**Task to complete:**
Lift out all lines below that contain "LIST".

[Records from a collection]
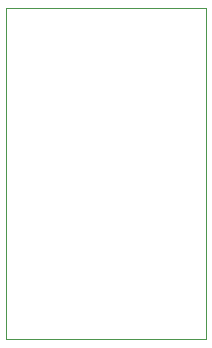
<source format=gbr>
%TF.GenerationSoftware,KiCad,Pcbnew,9.0.2*%
%TF.CreationDate,2025-07-27T18:34:46+02:00*%
%TF.ProjectId,ldomotordriver,6c646f6d-6f74-46f7-9264-72697665722e,rev?*%
%TF.SameCoordinates,Original*%
%TF.FileFunction,Profile,NP*%
%FSLAX46Y46*%
G04 Gerber Fmt 4.6, Leading zero omitted, Abs format (unit mm)*
G04 Created by KiCad (PCBNEW 9.0.2) date 2025-07-27 18:34:46*
%MOMM*%
%LPD*%
G01*
G04 APERTURE LIST*
%TA.AperFunction,Profile*%
%ADD10C,0.100000*%
%TD*%
G04 APERTURE END LIST*
D10*
X82000000Y-39500000D02*
X99000000Y-39500000D01*
X99000000Y-67500000D01*
X82000000Y-67500000D01*
X82000000Y-39500000D01*
M02*

</source>
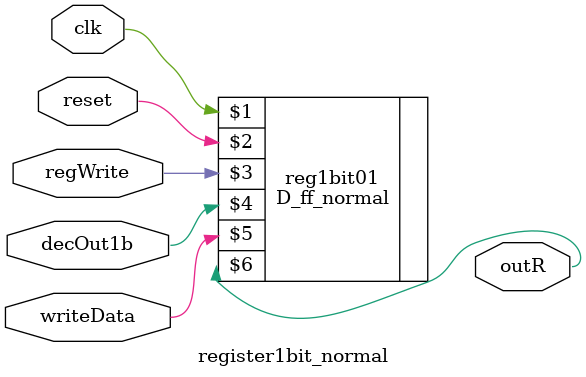
<source format=v>

module register1bit_normal(input clk, input reset, input regWrite, input decOut1b, input writeData, output  outR);
	D_ff_normal reg1bit01(clk, reset, regWrite, decOut1b, writeData, outR);
endmodule
</source>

**Answer box:**
G04 APERTURE LIST*
G04 APERTURE END LIST*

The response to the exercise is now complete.